The way he said it made Lilly think there was more to his statement than the words indicated. Their mother must have thought so, too.
“Matthew, is there something more you want to tell us?” their mother asked.
“Like what?” Matthew asked innocently.
“There seems to be something behind your words that you’re holding back.”
“Really?” Matthew replied.
“Really,” their mother replied. “Why don’t you share it with us?”
Matthew looked at the others staring at him and slowly said, “Well, there might have been a minor incident some years ago.”
“Go on,” their mother said.
Then the story came out.
Some years earlier, when Lilly was about three, some of Ethan’s friends had a mean billy goat with big horns. The boys would jump the fence and get the goat to chase them. They would scramble to safety over the fence poles at the last minute and watch the goat slam full force into the wood. The goat would then shake his head and bleat out a warning to any would-be trespassers. The boys loved it and would laugh and do it again.
But one day, one boy was too slow, and the goat caught him with his horns. The boy got a broken leg out of the deal, and none of them dared climb in the pen with the goat again.
Not wanting to lose their fun, they tried to figure out what else they could do. They would twirl sticks through the fence, throw an end of a rope over, or wave clothes at the goat. But the goat didn’t charge. That was what they were doing when little three-year-old Lilly came wandering by. One of the neighbor boys instantly had an idea. The boys, with their adolescent mentality, never considered the possible consequences of their actions. Instead, they held Lilly over the fence, and the goat charged. They pulled her out well before the goat hit the fence.

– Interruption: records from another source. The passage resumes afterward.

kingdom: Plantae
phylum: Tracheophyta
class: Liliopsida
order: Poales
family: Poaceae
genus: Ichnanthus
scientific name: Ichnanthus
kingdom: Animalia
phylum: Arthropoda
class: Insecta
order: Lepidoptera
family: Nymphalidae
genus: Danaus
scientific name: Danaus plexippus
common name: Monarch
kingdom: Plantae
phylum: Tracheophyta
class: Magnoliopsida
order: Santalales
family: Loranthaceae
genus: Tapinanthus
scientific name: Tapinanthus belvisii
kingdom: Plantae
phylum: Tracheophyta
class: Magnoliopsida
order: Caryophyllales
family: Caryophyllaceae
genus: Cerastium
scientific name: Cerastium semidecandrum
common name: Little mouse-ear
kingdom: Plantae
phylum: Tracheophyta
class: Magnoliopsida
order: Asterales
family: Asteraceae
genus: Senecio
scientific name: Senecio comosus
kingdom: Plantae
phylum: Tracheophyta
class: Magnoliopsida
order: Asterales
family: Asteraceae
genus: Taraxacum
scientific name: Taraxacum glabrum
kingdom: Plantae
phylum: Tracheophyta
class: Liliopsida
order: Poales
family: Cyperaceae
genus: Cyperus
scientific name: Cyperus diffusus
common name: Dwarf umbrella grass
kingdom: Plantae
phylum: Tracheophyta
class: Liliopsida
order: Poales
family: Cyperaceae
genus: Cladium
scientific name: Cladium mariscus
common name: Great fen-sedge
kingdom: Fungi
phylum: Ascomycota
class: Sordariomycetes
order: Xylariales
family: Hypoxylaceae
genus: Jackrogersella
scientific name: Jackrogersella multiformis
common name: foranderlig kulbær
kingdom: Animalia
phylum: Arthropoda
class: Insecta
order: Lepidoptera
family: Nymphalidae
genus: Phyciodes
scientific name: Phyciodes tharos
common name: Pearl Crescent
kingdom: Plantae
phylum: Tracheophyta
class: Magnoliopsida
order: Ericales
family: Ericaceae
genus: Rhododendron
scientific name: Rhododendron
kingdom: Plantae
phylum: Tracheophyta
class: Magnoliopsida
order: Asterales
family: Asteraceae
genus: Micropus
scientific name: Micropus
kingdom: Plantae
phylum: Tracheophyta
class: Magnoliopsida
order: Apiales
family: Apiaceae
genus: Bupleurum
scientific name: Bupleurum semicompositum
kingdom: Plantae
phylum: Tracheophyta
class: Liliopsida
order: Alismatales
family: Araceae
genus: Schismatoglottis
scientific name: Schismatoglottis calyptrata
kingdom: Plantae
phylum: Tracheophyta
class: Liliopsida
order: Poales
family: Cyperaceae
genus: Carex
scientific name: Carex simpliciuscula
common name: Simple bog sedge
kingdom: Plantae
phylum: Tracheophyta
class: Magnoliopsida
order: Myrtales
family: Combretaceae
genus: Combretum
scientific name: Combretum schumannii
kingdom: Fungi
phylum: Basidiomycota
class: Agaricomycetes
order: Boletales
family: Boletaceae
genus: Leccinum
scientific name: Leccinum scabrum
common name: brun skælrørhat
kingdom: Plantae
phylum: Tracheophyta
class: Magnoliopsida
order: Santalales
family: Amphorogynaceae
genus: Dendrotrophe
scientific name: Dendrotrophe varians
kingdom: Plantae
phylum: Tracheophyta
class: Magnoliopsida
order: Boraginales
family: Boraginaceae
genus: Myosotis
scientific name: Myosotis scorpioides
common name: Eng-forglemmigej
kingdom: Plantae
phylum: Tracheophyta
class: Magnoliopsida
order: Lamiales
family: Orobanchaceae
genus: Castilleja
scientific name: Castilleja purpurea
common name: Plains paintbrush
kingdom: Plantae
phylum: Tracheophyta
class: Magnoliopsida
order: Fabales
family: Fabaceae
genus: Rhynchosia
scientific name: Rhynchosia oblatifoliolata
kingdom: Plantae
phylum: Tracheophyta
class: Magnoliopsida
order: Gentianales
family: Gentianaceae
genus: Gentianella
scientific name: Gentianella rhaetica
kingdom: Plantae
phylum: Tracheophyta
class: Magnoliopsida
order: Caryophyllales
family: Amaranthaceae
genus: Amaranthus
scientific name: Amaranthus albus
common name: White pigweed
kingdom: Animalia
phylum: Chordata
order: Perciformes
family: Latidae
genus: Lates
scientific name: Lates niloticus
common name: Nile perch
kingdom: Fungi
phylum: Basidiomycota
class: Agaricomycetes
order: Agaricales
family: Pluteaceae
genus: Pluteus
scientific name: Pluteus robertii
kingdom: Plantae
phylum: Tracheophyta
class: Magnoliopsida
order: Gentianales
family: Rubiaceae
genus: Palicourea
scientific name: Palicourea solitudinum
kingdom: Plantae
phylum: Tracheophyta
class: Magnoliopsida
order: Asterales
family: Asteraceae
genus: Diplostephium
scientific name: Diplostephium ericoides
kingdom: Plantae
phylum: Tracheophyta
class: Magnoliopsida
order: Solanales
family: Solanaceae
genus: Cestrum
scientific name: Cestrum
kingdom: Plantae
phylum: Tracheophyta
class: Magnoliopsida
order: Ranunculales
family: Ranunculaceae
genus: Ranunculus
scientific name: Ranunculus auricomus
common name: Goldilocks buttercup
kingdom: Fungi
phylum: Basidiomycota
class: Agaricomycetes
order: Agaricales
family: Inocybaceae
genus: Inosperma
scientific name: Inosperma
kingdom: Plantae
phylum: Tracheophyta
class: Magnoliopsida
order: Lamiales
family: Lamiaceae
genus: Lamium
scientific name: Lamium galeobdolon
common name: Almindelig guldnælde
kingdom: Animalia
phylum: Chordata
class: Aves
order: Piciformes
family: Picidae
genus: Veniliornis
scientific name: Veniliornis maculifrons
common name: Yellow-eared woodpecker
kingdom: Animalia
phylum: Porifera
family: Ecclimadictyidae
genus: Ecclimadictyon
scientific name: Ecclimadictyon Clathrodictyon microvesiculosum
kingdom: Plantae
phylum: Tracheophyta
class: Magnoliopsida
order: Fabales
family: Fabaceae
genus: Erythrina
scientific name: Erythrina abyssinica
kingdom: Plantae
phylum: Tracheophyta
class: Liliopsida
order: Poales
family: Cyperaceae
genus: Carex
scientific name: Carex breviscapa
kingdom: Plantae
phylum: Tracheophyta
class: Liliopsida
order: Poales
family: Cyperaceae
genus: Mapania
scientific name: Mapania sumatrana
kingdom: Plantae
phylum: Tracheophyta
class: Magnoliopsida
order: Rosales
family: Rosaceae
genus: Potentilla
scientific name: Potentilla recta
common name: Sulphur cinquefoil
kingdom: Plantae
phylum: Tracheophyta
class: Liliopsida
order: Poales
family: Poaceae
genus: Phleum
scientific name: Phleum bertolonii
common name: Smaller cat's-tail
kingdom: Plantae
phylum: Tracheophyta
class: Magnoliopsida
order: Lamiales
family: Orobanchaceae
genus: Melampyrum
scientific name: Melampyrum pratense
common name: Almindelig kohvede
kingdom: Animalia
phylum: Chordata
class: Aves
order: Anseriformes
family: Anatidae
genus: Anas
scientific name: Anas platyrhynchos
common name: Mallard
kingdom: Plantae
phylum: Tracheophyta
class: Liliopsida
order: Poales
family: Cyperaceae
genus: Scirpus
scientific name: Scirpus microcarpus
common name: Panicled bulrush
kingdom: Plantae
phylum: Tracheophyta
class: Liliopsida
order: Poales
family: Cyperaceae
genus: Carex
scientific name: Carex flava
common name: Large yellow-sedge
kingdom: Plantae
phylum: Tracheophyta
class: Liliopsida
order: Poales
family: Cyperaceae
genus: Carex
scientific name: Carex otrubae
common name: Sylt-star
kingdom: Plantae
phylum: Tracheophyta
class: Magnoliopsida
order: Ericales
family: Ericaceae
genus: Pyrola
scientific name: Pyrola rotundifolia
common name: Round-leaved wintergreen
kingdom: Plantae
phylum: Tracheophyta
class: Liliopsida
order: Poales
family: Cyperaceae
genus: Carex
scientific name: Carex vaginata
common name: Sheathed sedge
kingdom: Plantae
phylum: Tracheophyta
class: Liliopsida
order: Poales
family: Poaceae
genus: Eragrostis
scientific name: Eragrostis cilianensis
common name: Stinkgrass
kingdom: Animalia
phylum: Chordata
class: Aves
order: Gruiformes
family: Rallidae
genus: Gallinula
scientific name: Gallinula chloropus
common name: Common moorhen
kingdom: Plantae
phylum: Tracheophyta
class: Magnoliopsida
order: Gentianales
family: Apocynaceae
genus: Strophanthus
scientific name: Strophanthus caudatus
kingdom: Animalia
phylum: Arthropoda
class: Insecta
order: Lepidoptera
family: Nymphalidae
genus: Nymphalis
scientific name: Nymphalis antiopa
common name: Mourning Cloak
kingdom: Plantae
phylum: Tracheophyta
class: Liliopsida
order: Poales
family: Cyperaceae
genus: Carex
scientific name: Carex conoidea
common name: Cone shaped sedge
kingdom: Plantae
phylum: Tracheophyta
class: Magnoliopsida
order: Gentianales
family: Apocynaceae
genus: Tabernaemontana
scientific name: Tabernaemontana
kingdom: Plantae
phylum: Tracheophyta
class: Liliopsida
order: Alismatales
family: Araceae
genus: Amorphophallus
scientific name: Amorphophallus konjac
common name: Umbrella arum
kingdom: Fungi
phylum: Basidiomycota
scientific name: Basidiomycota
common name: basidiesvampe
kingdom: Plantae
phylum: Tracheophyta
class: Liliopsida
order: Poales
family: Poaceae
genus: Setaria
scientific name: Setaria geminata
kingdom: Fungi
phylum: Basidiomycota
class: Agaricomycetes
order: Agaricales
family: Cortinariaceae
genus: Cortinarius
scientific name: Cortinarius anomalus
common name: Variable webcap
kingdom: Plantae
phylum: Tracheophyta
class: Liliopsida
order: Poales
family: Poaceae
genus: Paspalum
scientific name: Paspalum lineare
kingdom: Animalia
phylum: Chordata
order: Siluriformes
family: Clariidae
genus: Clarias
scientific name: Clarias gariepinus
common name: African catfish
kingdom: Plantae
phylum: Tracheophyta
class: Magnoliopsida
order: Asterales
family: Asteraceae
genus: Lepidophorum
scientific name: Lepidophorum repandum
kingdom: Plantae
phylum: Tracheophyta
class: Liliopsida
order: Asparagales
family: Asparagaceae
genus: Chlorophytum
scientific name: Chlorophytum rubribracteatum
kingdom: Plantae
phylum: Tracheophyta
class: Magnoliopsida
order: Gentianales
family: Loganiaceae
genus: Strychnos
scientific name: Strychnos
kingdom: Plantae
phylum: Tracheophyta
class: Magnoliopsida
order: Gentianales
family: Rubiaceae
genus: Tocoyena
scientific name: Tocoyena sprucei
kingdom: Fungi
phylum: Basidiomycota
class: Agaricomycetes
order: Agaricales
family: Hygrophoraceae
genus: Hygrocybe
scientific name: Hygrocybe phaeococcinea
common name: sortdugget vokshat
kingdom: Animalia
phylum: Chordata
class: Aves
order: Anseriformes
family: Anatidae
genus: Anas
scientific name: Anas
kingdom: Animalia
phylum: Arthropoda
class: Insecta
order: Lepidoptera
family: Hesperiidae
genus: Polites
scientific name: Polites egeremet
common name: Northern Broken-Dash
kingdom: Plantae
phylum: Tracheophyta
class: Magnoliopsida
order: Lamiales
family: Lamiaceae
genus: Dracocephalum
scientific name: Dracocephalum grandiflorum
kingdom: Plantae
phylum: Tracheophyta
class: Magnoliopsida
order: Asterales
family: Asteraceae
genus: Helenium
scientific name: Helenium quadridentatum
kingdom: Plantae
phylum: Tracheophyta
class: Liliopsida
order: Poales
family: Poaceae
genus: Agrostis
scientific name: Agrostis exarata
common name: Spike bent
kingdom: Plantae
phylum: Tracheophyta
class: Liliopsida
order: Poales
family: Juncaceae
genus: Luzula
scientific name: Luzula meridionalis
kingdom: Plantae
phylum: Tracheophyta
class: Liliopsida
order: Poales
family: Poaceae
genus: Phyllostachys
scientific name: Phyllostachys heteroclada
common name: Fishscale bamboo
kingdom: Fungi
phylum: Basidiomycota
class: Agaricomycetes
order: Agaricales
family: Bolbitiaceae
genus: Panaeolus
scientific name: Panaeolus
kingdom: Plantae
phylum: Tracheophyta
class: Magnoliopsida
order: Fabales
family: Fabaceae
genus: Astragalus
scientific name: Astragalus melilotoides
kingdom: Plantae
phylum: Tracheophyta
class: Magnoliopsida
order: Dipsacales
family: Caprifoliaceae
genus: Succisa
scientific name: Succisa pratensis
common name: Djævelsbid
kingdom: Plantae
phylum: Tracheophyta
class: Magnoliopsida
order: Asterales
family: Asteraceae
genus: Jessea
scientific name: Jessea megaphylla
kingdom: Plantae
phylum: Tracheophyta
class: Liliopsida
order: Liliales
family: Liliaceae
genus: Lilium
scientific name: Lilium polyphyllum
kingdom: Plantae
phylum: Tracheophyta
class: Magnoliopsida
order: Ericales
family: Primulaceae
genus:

Her screams not only brought the goat charging at them, but it brought their mother from the house. The boys realized that it had been a stupid idea. Ethan admitted he trembled at the thought of what might have happened, and that he could have hurt his little sister. All the boys were glad Lilly was safe, and nothing really bad had happened during their lack of judgment. And they never bothered the goat again.
The boys pretended innocence and never admitted to it. Ethan said Lilly never seemed to like goats after that.
“Oh, and I wonder why?” Lilly said sarcastically. “And to be honest, I’m beginning to wonder how I feel about certain boys, too.”
But knowing a possible reason why she felt as she did helped Lilly. After that, she even began to like goats a little—at least, the baby ones.